Spilsby church receives £10,000 grant

The National Churches Trust.
The National Churches Trust.

St James’s Church in Spilsby has received a grant of £10,000 from the National Churches Trust as part of a £645,000 hand-out to dozens of UK churches.

The six-figure package for 45 of the UK’s most historic and community minded churches was announced this week.

The £10k grant to Spilsby is earmarked for the construction of a kitchen and three toilets within the church.

One of the toilets will be fully accessible for all users. Significant re-ordering of the pews will also take place.

A spokesperson the trust said: “The new facilities will be of great benefit to the current congregation and visitors, including the many using the church for weddings, baptisms and funerals, and visits to study its historical interest.

“They will allow greater use by local societies, greater involvement with the local schools and the opportunity to expand outreach, both through faith and by giving practical help.”

St James’s parish church was founded in 1348 by Lord Willoughby D’Eresby as a college for priests.

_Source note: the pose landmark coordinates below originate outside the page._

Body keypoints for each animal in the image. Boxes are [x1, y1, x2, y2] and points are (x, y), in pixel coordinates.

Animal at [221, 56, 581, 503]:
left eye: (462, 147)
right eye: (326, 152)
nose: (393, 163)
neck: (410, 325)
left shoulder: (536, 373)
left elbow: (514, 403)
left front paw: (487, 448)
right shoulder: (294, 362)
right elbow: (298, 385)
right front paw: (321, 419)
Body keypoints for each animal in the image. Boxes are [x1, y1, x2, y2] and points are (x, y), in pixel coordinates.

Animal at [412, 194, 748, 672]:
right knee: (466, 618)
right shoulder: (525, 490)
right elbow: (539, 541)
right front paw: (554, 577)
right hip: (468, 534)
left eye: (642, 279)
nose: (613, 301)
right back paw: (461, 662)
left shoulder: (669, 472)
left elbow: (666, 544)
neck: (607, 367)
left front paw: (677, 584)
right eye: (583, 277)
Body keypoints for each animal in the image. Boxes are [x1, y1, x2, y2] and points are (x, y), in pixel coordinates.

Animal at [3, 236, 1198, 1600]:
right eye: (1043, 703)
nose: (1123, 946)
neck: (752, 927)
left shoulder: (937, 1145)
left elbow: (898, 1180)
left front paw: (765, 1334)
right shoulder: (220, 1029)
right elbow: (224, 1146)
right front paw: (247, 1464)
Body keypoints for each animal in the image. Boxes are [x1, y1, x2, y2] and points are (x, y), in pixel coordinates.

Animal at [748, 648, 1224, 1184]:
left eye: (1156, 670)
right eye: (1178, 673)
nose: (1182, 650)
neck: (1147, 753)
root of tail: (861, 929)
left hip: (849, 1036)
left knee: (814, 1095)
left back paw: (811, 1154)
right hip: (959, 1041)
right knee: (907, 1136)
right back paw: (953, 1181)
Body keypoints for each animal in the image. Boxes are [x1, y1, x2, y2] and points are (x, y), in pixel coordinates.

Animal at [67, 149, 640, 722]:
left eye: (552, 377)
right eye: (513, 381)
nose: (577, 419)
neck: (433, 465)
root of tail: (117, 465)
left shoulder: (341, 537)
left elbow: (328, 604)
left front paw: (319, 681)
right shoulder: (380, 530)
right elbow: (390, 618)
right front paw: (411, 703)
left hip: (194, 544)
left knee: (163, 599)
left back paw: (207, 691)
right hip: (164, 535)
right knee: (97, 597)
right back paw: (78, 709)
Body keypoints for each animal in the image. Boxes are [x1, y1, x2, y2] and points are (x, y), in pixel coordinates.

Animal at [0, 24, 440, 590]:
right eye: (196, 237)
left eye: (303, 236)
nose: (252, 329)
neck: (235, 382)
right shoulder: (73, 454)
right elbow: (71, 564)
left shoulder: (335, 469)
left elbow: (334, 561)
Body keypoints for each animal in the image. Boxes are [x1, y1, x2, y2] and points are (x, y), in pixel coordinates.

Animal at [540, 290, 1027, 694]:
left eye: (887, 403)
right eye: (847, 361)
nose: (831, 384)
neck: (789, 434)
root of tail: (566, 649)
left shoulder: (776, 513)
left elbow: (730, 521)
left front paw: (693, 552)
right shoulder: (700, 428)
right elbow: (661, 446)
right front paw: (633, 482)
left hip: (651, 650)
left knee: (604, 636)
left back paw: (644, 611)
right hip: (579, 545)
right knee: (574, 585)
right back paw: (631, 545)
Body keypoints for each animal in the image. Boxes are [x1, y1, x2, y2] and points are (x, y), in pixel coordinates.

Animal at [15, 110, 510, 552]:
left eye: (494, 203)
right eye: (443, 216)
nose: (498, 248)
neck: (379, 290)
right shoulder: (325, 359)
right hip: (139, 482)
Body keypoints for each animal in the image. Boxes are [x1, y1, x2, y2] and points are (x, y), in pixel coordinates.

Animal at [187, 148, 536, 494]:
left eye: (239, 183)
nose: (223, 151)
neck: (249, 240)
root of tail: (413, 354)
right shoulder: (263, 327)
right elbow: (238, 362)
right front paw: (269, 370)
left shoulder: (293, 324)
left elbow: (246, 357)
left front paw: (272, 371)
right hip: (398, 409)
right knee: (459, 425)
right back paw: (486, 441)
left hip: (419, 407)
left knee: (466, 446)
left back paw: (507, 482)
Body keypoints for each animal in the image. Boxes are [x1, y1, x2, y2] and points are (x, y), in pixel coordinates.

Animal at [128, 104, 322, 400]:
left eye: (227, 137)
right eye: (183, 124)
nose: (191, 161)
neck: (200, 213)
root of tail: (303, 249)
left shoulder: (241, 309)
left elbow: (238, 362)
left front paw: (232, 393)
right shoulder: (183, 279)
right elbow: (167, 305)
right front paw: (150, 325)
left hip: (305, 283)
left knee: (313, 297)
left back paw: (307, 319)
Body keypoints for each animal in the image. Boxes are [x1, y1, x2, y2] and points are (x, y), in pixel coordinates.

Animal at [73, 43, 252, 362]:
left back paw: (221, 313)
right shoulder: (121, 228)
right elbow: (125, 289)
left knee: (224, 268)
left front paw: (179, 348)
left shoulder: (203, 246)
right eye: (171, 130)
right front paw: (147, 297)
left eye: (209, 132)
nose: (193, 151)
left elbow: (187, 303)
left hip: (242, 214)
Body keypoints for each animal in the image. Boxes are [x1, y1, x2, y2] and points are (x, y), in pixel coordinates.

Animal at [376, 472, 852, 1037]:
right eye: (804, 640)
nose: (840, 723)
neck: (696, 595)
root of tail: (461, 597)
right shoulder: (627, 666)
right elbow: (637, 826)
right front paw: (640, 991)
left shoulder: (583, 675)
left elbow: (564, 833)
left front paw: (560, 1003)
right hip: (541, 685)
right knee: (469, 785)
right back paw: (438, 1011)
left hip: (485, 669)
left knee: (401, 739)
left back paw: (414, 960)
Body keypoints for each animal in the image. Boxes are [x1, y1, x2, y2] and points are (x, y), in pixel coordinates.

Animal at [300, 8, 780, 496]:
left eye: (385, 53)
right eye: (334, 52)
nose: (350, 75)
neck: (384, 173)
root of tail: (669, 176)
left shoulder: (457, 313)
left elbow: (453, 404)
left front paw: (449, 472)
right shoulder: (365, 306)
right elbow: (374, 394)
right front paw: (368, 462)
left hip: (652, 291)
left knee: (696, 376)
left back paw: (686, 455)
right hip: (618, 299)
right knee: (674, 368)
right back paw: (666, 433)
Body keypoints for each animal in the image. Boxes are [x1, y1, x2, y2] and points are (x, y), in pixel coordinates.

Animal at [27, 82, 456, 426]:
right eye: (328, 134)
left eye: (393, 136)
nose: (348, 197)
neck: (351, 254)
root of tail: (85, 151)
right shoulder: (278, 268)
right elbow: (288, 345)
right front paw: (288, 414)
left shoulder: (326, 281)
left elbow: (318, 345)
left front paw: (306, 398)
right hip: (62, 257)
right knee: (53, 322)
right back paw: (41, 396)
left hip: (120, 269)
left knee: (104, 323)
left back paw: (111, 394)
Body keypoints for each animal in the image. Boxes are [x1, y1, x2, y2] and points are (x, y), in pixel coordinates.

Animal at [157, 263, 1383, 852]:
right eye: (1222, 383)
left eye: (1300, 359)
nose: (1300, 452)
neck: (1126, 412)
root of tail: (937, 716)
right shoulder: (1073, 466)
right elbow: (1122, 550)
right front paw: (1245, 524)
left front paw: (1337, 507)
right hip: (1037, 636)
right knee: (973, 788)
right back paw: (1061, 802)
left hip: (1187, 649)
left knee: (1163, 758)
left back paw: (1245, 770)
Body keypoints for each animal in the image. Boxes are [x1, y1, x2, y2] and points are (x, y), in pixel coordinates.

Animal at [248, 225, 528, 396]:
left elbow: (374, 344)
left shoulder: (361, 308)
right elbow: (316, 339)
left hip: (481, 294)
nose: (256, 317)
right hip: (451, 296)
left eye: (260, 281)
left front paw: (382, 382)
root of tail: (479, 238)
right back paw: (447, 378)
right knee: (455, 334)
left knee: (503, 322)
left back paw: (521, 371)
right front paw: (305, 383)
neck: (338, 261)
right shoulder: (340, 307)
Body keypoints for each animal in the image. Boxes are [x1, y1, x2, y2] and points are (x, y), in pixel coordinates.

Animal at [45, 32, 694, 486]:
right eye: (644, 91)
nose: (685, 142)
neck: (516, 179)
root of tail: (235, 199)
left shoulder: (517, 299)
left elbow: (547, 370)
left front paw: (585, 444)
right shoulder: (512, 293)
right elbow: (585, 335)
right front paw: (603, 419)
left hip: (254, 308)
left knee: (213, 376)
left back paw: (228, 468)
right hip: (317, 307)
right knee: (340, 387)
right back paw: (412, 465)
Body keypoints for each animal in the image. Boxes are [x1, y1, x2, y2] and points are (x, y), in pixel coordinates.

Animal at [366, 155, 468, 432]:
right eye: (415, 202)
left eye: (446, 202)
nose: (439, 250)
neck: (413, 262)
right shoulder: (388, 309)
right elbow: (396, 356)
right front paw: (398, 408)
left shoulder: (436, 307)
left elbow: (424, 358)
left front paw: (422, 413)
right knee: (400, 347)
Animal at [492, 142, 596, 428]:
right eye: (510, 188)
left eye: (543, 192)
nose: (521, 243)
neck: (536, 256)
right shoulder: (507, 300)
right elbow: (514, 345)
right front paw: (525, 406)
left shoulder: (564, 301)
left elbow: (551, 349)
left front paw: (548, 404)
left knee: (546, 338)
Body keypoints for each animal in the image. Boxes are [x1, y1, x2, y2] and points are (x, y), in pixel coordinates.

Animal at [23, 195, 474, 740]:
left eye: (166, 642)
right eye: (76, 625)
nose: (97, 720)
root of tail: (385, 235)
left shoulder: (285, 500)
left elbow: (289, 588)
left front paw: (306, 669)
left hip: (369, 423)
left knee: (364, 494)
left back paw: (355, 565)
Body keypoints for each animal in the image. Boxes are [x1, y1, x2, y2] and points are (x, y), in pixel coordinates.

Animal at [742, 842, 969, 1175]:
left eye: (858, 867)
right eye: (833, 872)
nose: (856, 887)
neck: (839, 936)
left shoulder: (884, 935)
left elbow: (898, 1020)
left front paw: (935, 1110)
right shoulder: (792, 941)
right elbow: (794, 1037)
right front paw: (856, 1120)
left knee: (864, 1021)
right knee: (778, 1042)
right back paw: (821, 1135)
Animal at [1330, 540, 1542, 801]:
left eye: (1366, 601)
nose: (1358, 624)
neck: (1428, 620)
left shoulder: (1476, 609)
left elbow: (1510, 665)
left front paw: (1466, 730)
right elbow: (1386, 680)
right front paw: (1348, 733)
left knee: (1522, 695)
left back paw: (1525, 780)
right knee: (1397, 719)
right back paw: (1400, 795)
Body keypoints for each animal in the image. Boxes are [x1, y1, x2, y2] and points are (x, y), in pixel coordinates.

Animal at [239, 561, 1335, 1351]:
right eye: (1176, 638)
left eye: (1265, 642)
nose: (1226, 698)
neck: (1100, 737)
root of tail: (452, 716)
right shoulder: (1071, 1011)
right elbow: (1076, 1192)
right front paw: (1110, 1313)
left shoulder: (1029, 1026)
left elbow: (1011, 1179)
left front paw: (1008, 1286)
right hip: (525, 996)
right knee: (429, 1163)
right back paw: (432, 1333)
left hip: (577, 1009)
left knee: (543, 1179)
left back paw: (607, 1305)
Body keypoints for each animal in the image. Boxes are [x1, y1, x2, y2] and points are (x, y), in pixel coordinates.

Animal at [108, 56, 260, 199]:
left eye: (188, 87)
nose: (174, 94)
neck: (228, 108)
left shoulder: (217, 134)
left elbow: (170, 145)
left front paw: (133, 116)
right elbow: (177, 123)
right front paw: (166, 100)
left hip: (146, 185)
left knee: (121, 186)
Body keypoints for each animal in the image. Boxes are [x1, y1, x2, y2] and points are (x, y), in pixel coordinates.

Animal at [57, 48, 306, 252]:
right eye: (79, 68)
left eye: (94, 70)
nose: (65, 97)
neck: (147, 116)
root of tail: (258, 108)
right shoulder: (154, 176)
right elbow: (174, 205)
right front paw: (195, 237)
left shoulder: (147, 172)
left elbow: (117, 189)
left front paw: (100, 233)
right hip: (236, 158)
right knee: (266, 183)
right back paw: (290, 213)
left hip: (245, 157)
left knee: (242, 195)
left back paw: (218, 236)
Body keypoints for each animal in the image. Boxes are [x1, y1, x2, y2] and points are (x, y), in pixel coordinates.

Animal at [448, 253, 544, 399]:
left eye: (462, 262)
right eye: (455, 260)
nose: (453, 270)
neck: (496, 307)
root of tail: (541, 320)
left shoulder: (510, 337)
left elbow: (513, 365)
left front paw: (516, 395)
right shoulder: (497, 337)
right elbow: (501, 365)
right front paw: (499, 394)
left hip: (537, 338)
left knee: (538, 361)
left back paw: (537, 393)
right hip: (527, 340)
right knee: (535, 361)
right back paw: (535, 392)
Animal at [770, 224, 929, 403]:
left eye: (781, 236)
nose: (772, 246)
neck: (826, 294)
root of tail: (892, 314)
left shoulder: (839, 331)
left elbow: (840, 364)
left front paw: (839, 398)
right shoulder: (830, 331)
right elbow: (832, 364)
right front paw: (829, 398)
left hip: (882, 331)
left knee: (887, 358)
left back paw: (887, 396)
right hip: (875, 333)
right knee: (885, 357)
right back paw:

The church has been remodelled and extended over the years, with the latest remodelling having been being carried out in 1879 by William Edward Basset Smith.

The church caters for bellringers, organ players, and other interest groups, including U3A and Rotary.

The National Churches Trust, founded in 1953, is an independent charity, which receives no financial support from church authorities or government.

Huw Edwards, broadcaster and journalist and Vice-President of the National Churches Trust said: “The National Churches Trust’s £645,000 funding package is an investment in the future of the UK’s places of worship. Churches, chapels and meeting houses are some of the most beautiful buildings in the country and these grants will help to bring more of them back to their full glory.”

“The National Churches Trusts latest grants help Norman, Medieval and 20th churches, helping us to safeguard over 1,000 years of history.”

“As well as being kept beautiful, it is important that places of worship can help local people. That’s why the National Churches Trust’s latest grants also help projects to install kitchens, toilets and to improve access for the elderly and people with disabilities. With modern facilities, churches, chapels and meeting houses become welcoming community hubs, enhancing their public benefit.”